-- What the task asks --
Copy all lines below exactly as written. Leave pictures out.

·····

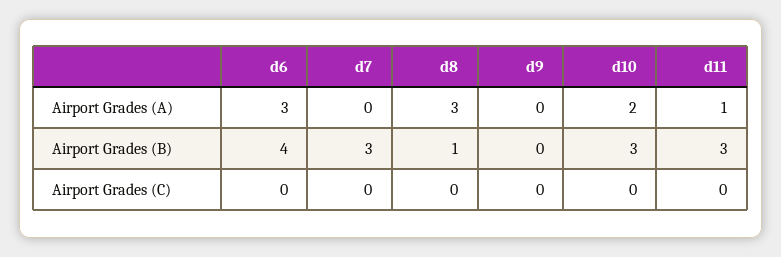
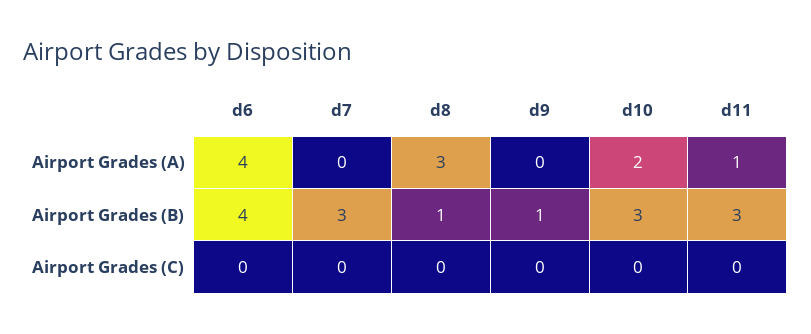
  {
    "d6": {
-     "Airport Grades (A)": 3,
+     "Airport Grades (A)": 4,
      "Airport Grades (B)": 4,
      "Airport Grades (C)": 0
    },
    "d7": {
      "Airport Grades (A)": 0,
      "Airport Grades (B)": 3,
      "Airport Grades (C)": 0
    },
    "d8": {
      "Airport Grades (A)": 3,
      "Airport Grades (B)": 1,
      "Airport Grades (C)": 0
    },
    "d9": {
      "Airport Grades (A)": 0,
-     "Airport Grades (B)": 0,
+     "Airport Grades (B)": 1,
      "Airport Grades (C)": 0
    },
    "d10": {
      "Airport Grades (A)": 2,
      "Airport Grades (B)": 3,
      "Airport Grades (C)": 0
    },
    "d11": {
      "Airport Grades (A)": 1,
      "Airport Grades (B)": 3,
      "Airport Grades (C)": 0
    }
  }

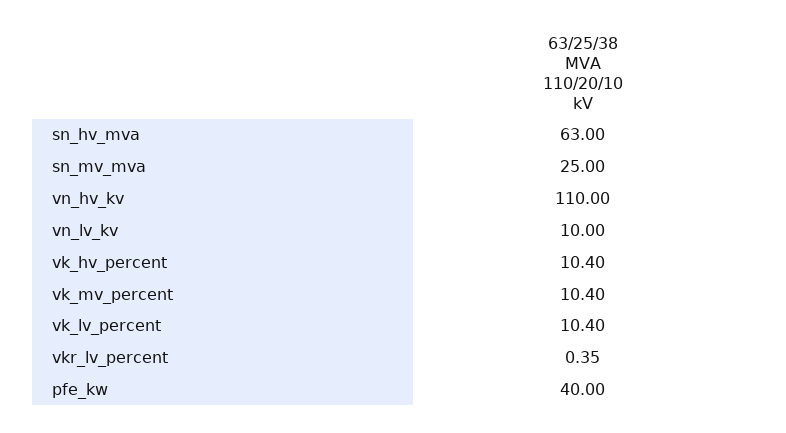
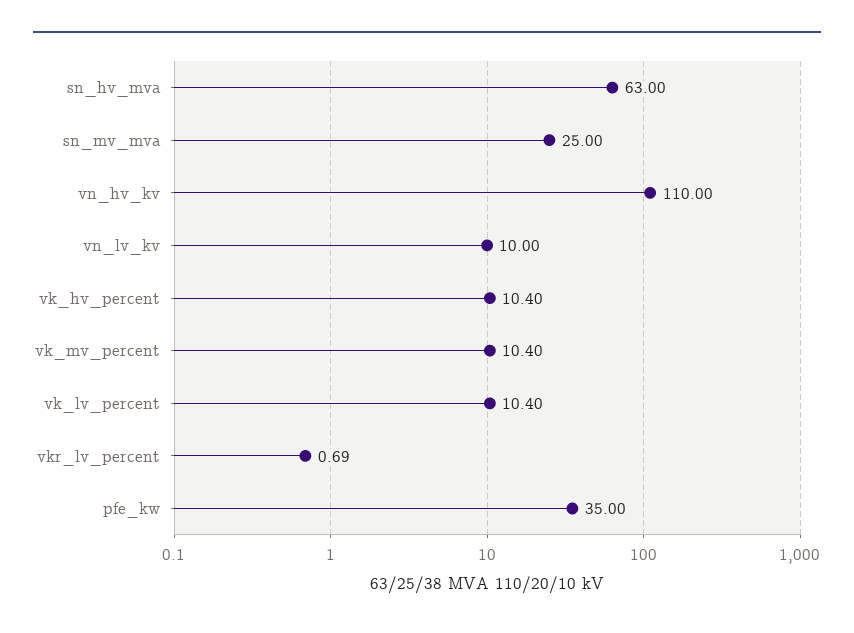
  {
    "sn_hv_mva": 63,
    "sn_mv_mva": 25,
    "vn_hv_kv": 110,
    "vn_lv_kv": 10,
    "vk_hv_percent": 10.4,
    "vk_mv_percent": 10.4,
    "vk_lv_percent": 10.4,
-   "vkr_lv_percent": 0.35,
+   "vkr_lv_percent": 0.69,
-   "pfe_kw": 40
+   "pfe_kw": 35
  }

·····

-- Solved problem --
  {
    "d6": {
-     "Airport Grades (A)": 3,
+     "Airport Grades (A)": 4,
      "Airport Grades (B)": 4,
      "Airport Grades (C)": 0
    },
    "d7": {
      "Airport Grades (A)": 0,
      "Airport Grades (B)": 3,
      "Airport Grades (C)": 0
    },
    "d8": {
      "Airport Grades (A)": 3,
      "Airport Grades (B)": 1,
      "Airport Grades (C)": 0
    },
    "d9": {
      "Airport Grades (A)": 0,
-     "Airport Grades (B)": 0,
+     "Airport Grades (B)": 1,
      "Airport Grades (C)": 0
    },
    "d10": {
      "Airport Grades (A)": 2,
      "Airport Grades (B)": 3,
      "Airport Grades (C)": 0
    },
    "d11": {
      "Airport Grades (A)": 1,
      "Airport Grades (B)": 3,
      "Airport Grades (C)": 0
    }
  }

  {
    "sn_hv_mva": 63,
    "sn_mv_mva": 25,
    "vn_hv_kv": 110,
    "vn_lv_kv": 10,
    "vk_hv_percent": 10.4,
    "vk_mv_percent": 10.4,
    "vk_lv_percent": 10.4,
-   "vkr_lv_percent": 0.35,
+   "vkr_lv_percent": 0.69,
-   "pfe_kw": 40
+   "pfe_kw": 35
  }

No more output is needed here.